ブリンディシ サン・ジョヴァンニ・アル・セポルクロ教会 壁画

サン・ジョヴァンニ・アル・セポルクロ(San Giovanni al Sepolcro)教会にはフレスコ画が残っている。
説明パネルは、聖ヨハネの墓は、八角形で8本の円柱が二列に並んだ聖遺物である。聖地から戻る前に信者や巡礼者が祈るための場所に過ぎなかった。テンプル騎士団と聖墳墓軍の騎士たちだけの謎に満ちた崇拝の場であった。ブリンディシに砦があったことが知られているという。
既に建物があったためか、内陣や後陣を設けるためか、東側が直線的に切られ、正円ではない(その上斜め方向から撮影したので、歪みも加わっている)。
異形の建物で、13世紀のフレスコ画が、礼拝堂だったことを思わせる。しかし、すぐにオカルトとも言える側面を持っていることがわかるという。
確かに、ローマのサンタ・コスタンツァ廟のような円形で柱が二列に並ぶが、柱間のアーチはややいびつ。その簡素さが木製の天井とよく合うが、柱頭は繊細なアカンサスの葉文様で、円柱は古い建物の転用材のよう。


側壁にはフレスコ画が残っている。聖人の肖像が並んでいたよう。
説明パネルは、細い円柱に支えられた2つのアーケードの中には二人の人物が描かれていた。左の人物は下半分しか残っていないが、長い衣が足首まで隠している。もう一人は頭光の射す人物で、短い服で巡礼者の聖ニコライオスである。彼はギリシアのオシオス・ルカス修道院から11世紀末にアプリア地方にやって来たという。

左後陣の左壁、窓の右に人物像
描かれた後に窓を開いたのか、顔が削られている。

左後陣の浅い壁龕のフレスコ画は13世紀後半-14世紀前半
その上部はデエシス(玉座のキリストの左側に聖母、右に洗礼者ヨハネ)というが、言われてみれば左端がマリアの青い長衣がうかがえる。
その下は聖女のよう。
右側の聖人も聖ニコライオスらしい。
壁龕下部は大理石の縞を模したような線が描かれるが、これは歴史が古く、サントリーニ島のアクロティリ遺跡(前17世紀)ですでに見られる。
それについてはこちら
外側の壁龕には
上は十字架降下 13世紀前半
キリストの磔刑、14世紀後半

内陣には壁画は残っていなかった。
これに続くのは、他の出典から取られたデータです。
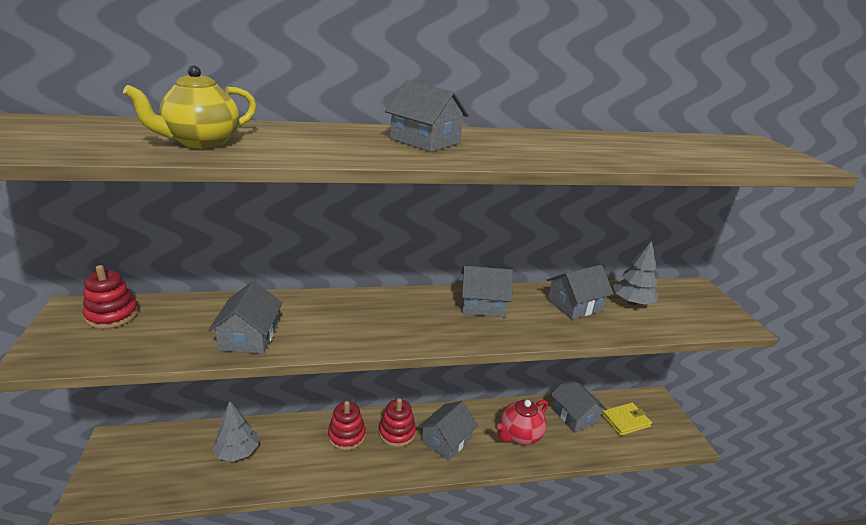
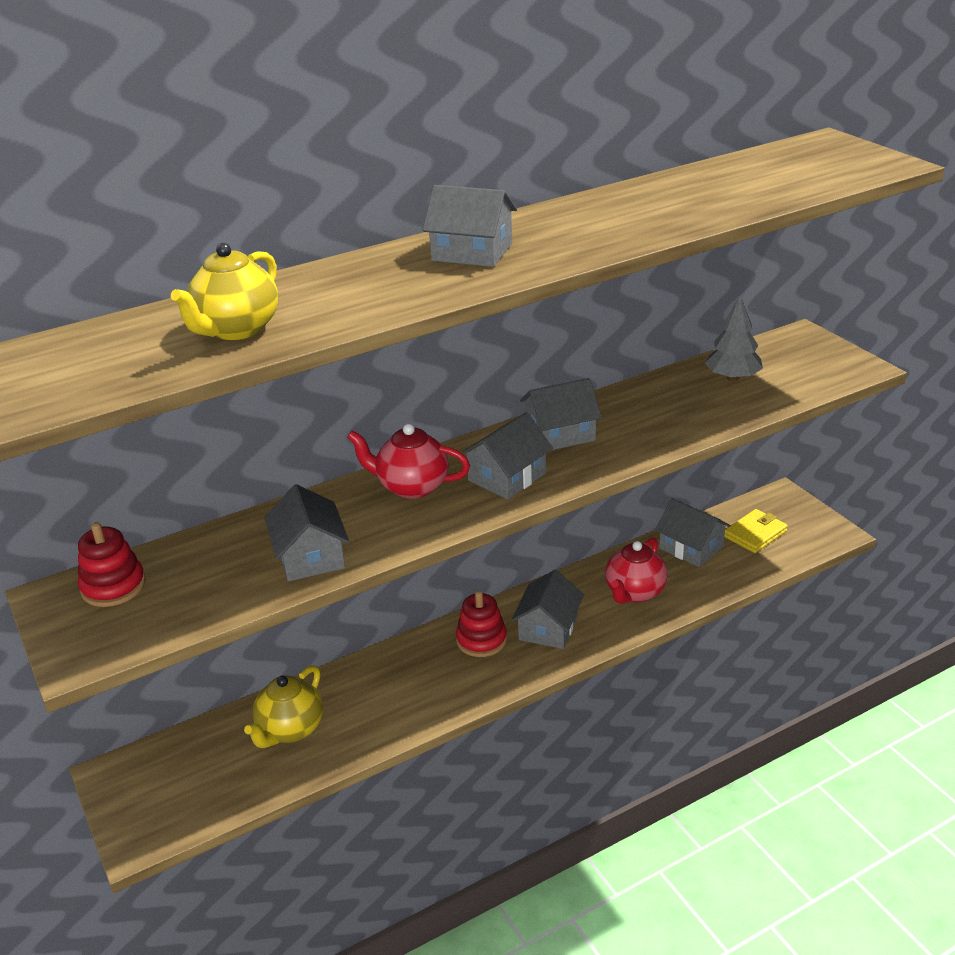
camera: 15 degrees left, 5 degrees up
(237, 452) = (290, 729): grey tree -> yellow teapot
(346, 436) = (419, 664): red stacking toy -> none
(355, 310) = (412, 487): none -> red teapot
(575, 305) = (668, 401): grey house -> grey house (507, 477)

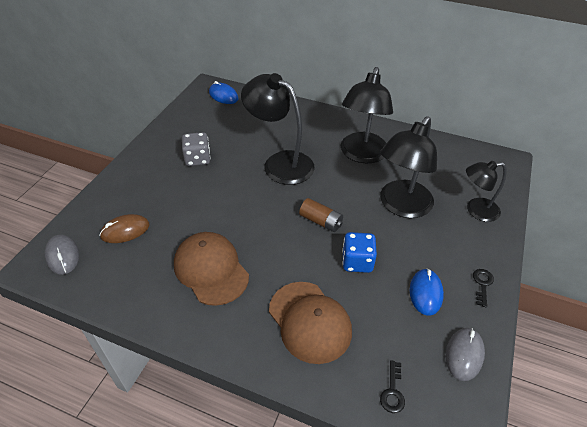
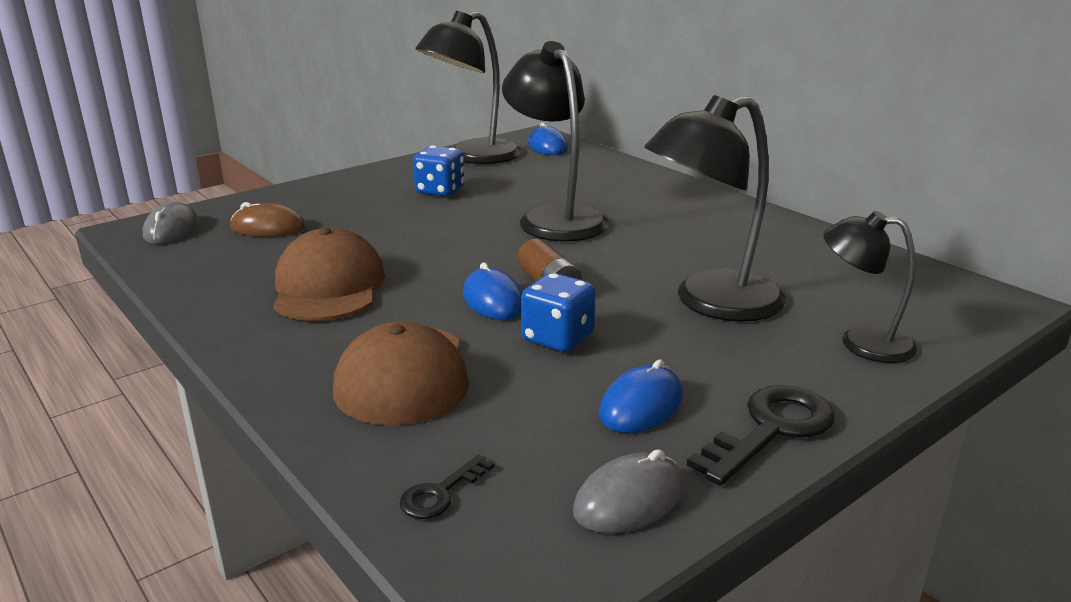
camera: 30 degrees right, 20 degrees down
(197, 159) = (440, 191): grey dice -> blue dice
(305, 245) = (493, 300): none -> blue mouse
(361, 155) = (702, 237): black lamp -> black lamp (473, 157)
(482, 284) = (771, 429): black key -> black key, size x1.90

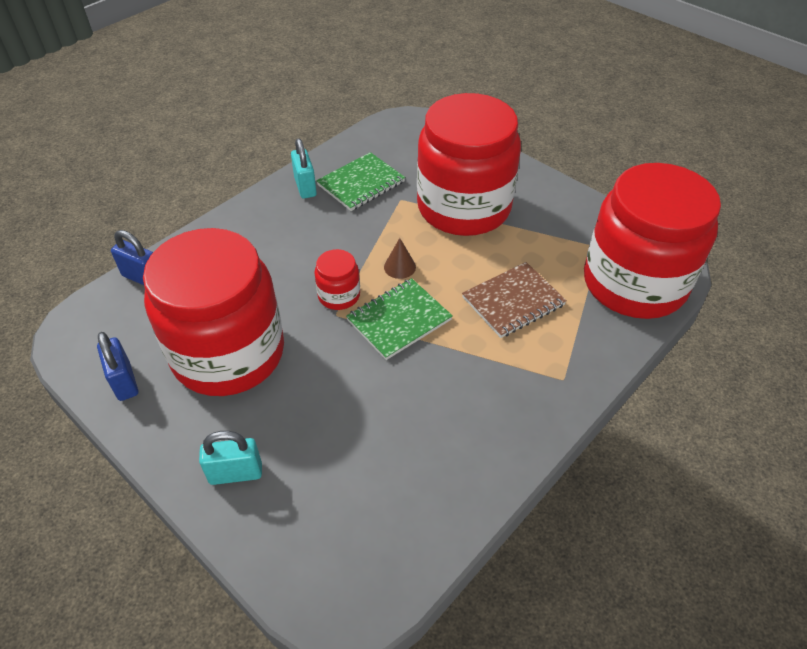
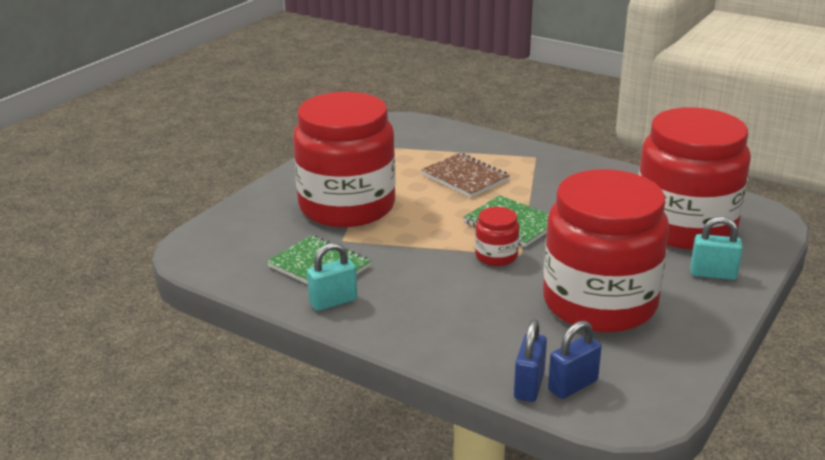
camera: 100 degrees left, 20 degrees down
(124, 382) = (671, 356): blue padlock -> blue padlock (572, 385)
(236, 473) = (713, 274): turquoise padlock -> turquoise padlock turned 60 degrees counterclockwise
(399, 267) = (444, 230): brown cone -> none
(634, 283) = (423, 134): red jar -> red jar (684, 227)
その右壁面にソロモンの結び目の線刻
このような図だった。
説明パネルは、ソロモンの結び目は、最も古く、最も有名な印で、複雑な象徴である。
結び目は天と地を繋ぐものとしての象徴であるが、聖書では神から授けられたソロモン王の象徴であるという。

右後陣のフレスコ画は14世紀
上半分に残っているが、ほとんど失われている。
説明パネルは、キリストの磔刑図、下方右側は聖母という。
十字架の両側には頭光のある有翼の天使が跪いているという。
半ドームのアーチからのびる枠に文様帯がよく残っている。
玉座に坐す聖司教と、赤い着衣の聖人らしい。



付け柱の両側にはフレスコ画がよく残っている。
付け柱の左
上は十字架降下。
付け柱の右側は人物像が並び、右端が馬
馬が交差しているが、どちらも後ろ肢だけ。右の濃い壁面の下に古い時代の壁画が現れたのだろう。
新しい方のフレスコ画は、聖母子のエジプト逃避の場面に違いない。

付け柱を挟んで右壁面の壁画
付け柱の右には聖母子像が2面。左の方が古いかな。
そしてその壁面には、新たな2人の図像が描かれていたことが、残った着衣の層で分かる。色の様子から、付け柱左のエジプト逃避と同じ時代のものだろう。
どうやら、壁画が傷むと、同じ聖人や聖書の場面などを上に描くということを繰り返していたらしい。

扉口を挟んで右の壁面にはうっすらと残っている。
二人の聖人の図像は着衣比較的よく残っている。
左の人物の長衣はあまり襞のないもので、斜格子が細密に描かれている。右の人物の方は、襞が多く、くっきりとした色彩だが、よく見ると上半分とは描かれた層が異なっている。
右のフレスコ画は、横向きの人物が2人、珍しく横向きに描かれている。しかも頭光のない人物で、同じような帽子を被っている。何かの儀式を表しているのだろうか。